Please repeat exactly the lines below from the line with "Figure 8. Comparison" to the line with "Table 5. R 2", including both, and leave out every picture.

* [Dataset records]
[Start of Attachment]
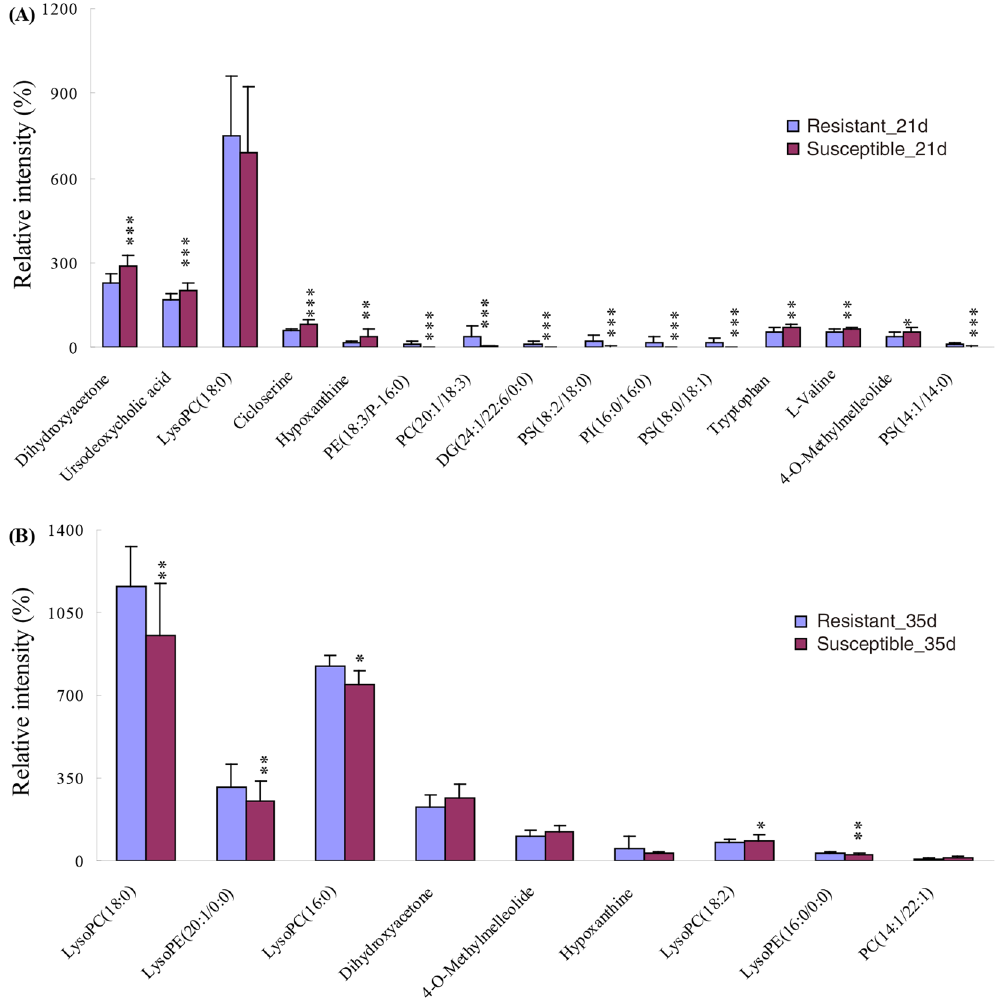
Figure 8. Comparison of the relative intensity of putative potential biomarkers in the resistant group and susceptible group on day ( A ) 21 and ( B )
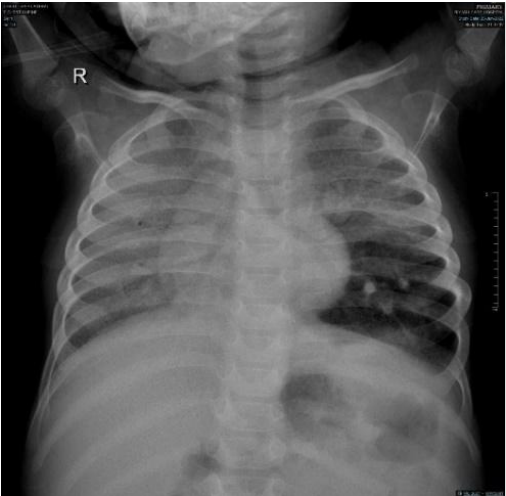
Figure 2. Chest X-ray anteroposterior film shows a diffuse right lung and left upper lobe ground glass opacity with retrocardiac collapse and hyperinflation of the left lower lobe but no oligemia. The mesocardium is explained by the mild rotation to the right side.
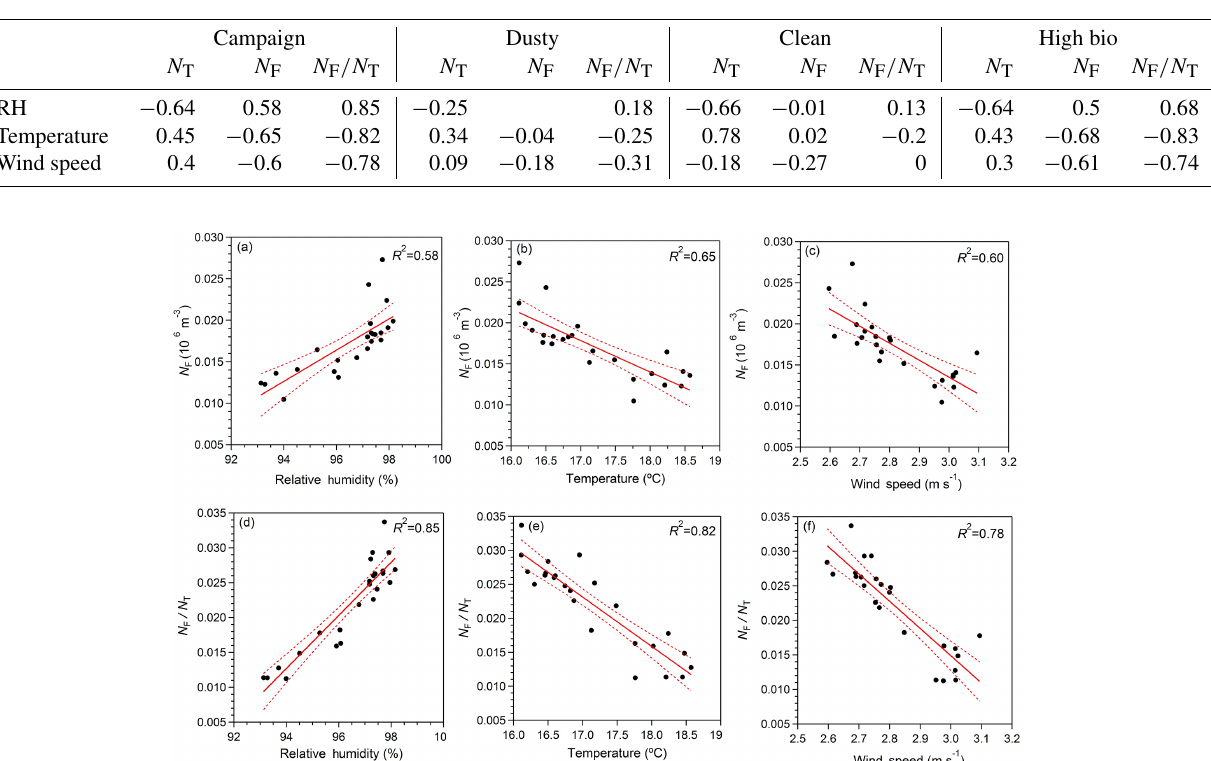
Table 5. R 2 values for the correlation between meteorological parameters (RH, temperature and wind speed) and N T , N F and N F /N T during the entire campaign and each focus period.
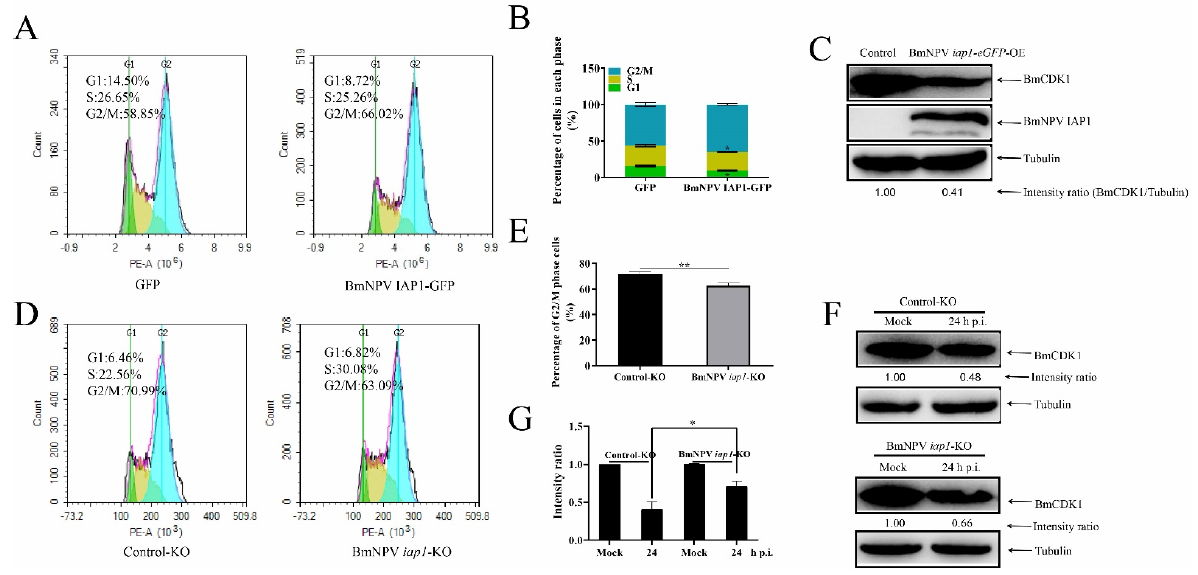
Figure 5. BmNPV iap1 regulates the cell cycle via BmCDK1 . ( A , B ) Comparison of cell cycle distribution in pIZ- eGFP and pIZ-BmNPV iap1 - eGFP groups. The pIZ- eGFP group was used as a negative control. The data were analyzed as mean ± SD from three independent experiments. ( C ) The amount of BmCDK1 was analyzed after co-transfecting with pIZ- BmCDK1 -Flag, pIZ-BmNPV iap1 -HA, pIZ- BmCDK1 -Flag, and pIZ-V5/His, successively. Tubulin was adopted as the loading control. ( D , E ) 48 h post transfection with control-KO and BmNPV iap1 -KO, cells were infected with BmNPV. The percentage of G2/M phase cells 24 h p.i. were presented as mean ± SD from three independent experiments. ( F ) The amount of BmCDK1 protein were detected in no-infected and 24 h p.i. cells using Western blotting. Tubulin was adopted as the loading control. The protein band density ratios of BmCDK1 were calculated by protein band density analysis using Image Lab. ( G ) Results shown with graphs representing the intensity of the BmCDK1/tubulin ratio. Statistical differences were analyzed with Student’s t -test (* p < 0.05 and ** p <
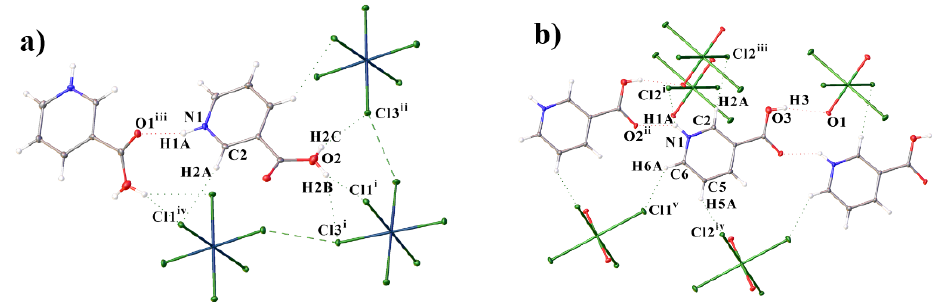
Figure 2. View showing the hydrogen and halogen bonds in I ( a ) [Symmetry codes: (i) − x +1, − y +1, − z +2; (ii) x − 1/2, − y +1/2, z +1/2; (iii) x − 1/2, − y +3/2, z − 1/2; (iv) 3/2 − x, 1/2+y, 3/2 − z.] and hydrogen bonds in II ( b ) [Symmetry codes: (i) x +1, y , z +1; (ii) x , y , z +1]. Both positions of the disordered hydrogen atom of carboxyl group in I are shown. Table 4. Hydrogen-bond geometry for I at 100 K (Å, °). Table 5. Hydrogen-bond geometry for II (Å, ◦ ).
[End of Attachment]
[Start of Attachment]
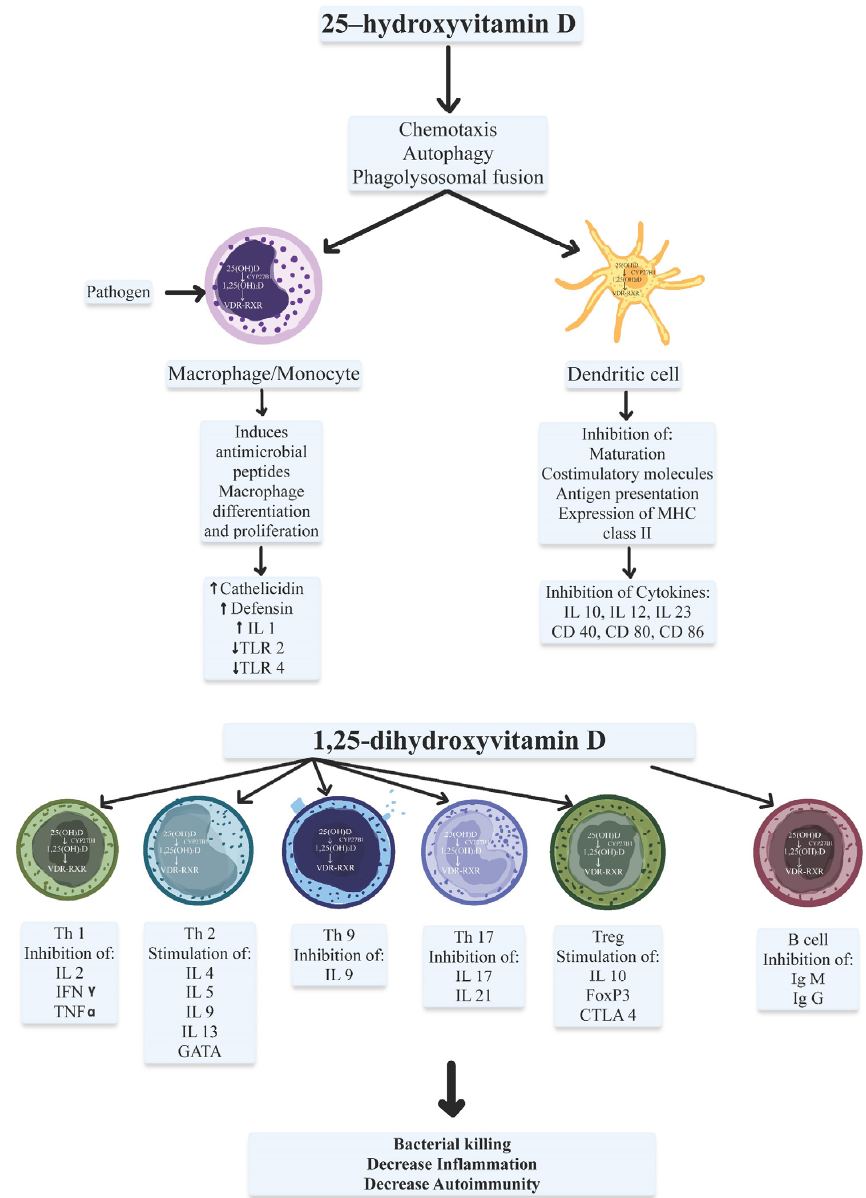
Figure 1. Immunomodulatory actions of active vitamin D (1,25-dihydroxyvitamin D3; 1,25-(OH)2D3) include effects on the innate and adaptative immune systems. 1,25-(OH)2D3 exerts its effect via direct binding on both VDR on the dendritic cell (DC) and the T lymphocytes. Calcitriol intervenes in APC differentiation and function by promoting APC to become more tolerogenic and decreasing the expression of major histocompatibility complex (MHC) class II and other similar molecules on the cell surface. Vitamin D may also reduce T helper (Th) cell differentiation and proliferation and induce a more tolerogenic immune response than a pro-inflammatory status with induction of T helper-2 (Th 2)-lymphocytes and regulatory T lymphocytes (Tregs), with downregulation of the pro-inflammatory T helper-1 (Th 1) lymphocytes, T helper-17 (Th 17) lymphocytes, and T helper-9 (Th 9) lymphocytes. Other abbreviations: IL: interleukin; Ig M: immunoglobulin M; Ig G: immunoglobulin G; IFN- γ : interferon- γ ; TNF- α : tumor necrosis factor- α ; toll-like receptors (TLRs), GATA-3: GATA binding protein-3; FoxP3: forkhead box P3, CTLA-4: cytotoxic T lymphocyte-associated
[End of Attachment]
[Start of Attachment]
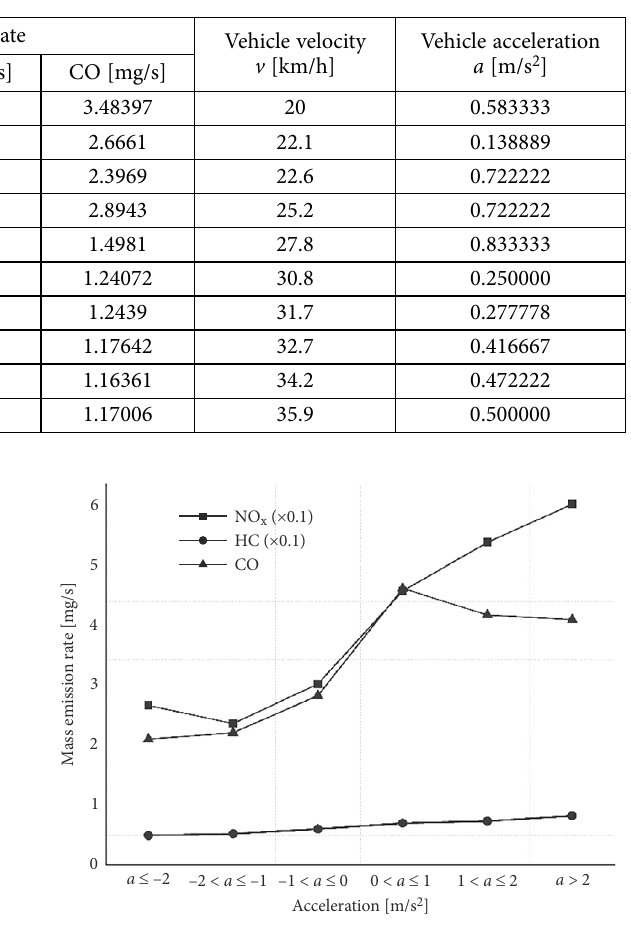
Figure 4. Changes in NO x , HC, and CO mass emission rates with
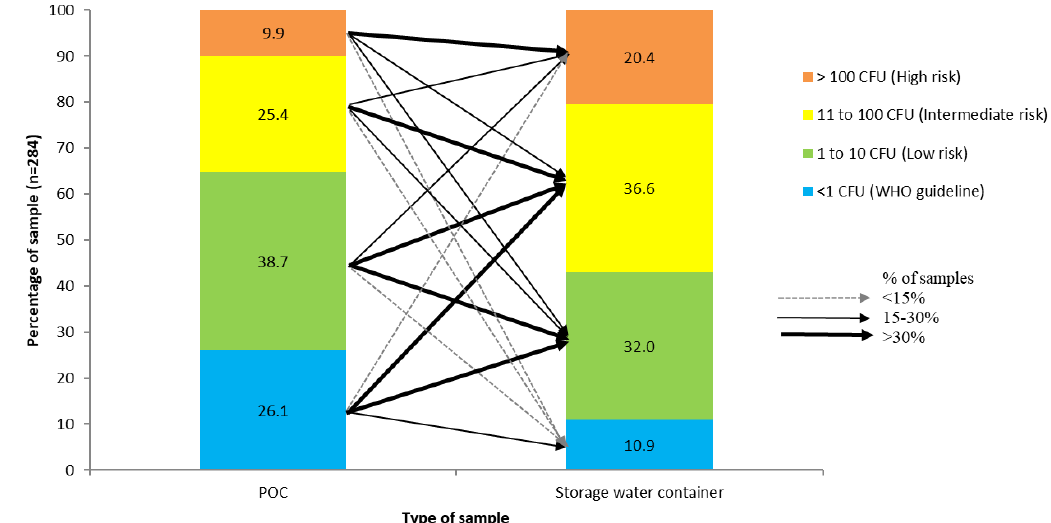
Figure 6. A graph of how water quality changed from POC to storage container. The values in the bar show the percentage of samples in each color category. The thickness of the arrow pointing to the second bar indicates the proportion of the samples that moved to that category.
[End of Attachment]
* [Exercise answer]
Figure 8. Comparison of the relative intensity of putative potential biomarkers in the resistant group and susceptible group on day ( A ) 21 and ( B )
Figure 2. Chest X-ray anteroposterior film shows a diffuse right lung and left upper lobe ground glass opacity with retrocardiac collapse and hyperinflation of the left lower lobe but no oligemia. The mesocardium is explained by the mild rotation to the right side.
Table 5. R 2 values for the correlation between meteorological parameters (RH, temperature and wind speed) and N T , N F and N F /N T during the entire campaign and each focus period.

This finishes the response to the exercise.